Such assertions are hardly ever true. See if you can construct a formula like (∀x)(Hx∧Fx), or (∀x)(Gx∧Fx), or (∀x)(Hx∧Gx) ... which is true in the diagram.
k) On the other hand a formula with the form (∃x)(Fx⊃Gx) makes a very weak assertion, for it says 'There is an x such that if x is F then x is G' and this is the same as 'There is an x such that either x is not F or x is G'. Such assertions are hardly ever false.
See if you can construct a formula like (∃x)(Fx⊃Gx), or (∃x)(Fx⊃Hx), or (∃x)(Hx⊃Gx), ... which is false in the diagram.
Formulas may contain several quantifiers, for example
l) (∀x)(∀y)((Fx∧Gy)⊃∼Hx)
m) (∃x)(∃y)(Fx∧Hy)
What we have done so far can be generalized to lists of formulas.

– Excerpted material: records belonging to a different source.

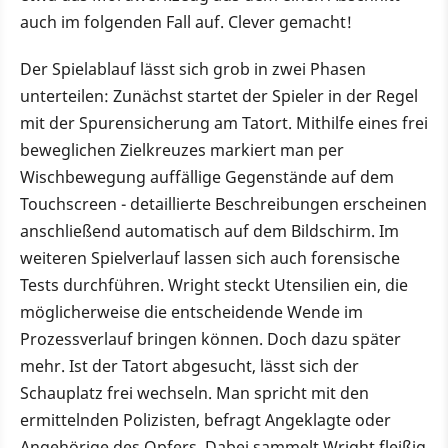
auch im folgenden Fall auf. Clever gemacht!
Der Spielablauf lässt sich grob in zwei Phasen
unterteilen: Zunächst startet der Spieler in der Regel
mit der Spurensicherung am Tatort. Mithilfe eines frei
beweglichen Zielkreuzes markiert man per
Wischbewegung auffällige Gegenstände auf dem
Touchscreen - detaillierte Beschreibungen erscheinen
anschließend automatisch auf dem Bildschirm. Im
weiteren Spielverlauf lassen sich auch forensische
Tests durchführen. Wright steckt Utensilien ein, die
möglicherweise die entscheidende Wende im
Prozessverlauf bringen können. Doch dazu später
mehr. Ist der Tatort abgesucht, lässt sich der
Schauplatz frei wechseln. Man spricht mit den
ermittelnden Polizisten, befragt Angeklagte oder
Angehörige des Opfers. Dabei sammelt Wright fleißig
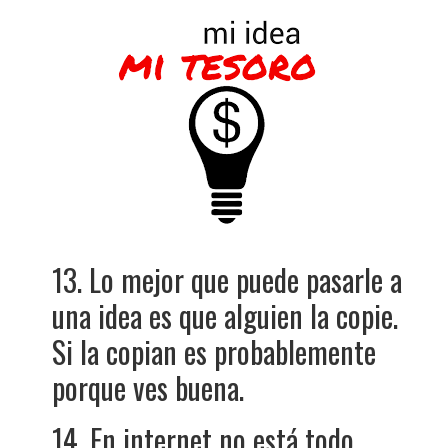
13. Lo mejor que puede pasarle a
una idea es que alguien la copie.
Si la copian es probablemente
porque ves buena.
14. En internet no está todo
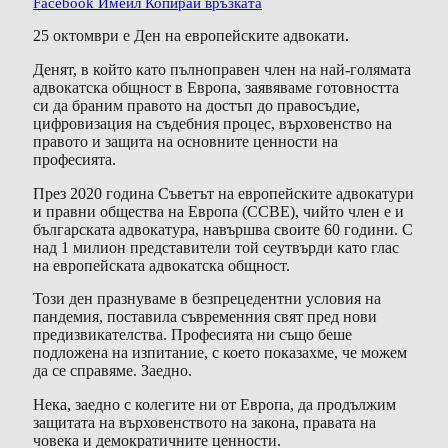
Facebook
Имейл
Копирай връзката
25 октомври е Ден на европейските адвокати.
Денят, в който като пълноправен член на най-голямата
адвокатска общност в Европа, заявяваме готовността
си да браним правото на достъп до правосъдие,
цифровизация на съдебния процес, върховенство на
правото и защита на основните ценности на
професията.
През 2020 година Съветът на европейските адвокатури
и правни общества на Европа (CCBE), чийто член е и
българската адвокатура, навършва своите 60 години. С
над 1 милион представители той сеутвърди като глас
на европейската адвокатска общност.
Този ден празнуваме в безпрецедентни условия на
пандемия, поставила съвременния свят пред нови
предизвикателства. Професията ни също беше
подложена на изпитание, с което показахме, че можем
да се справяме. Заедно.
Нека, заедно с колегите ни от Европа, да продължим
защитата на върховенството на закона, правата на
човека и демократичните ценности.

List of formulas are treated as though each of the components are joined together by conjunction ('∧')-- hence, a list true iff all components true, a list false iff at least one component false. Form a view about the truth of each of the following lists of formulas then ask whether they are true.
a) (∃x)Fx, (∃x)Gx,(∃x)Hx
b) (∃x)∼Fx,(∃x)∼Fx,(∃x)∼Hx
c) (∃x)(Fx∧Hx),(∃x)Gx
d) (∀x)(Hx⊃Fx),(∃x)Hx
e) (∀x)(Fx∨∼Fx),(∃y)(Fy∧Gy)
f) (∃x)(Fx∧Gx∧Hx),(∀x)(∼(Fx∧Gx∧Hx))
g) (∃x)(Fx⊃(Gx∨Hx)),(∀x)((Fx⊃∼(Gx∧Hx)))
h) (∀x)(∀y)((Fx∧Gy)⊃(Hx∧∼Hy)),(∃x)(∃y)(Fx∧Hy)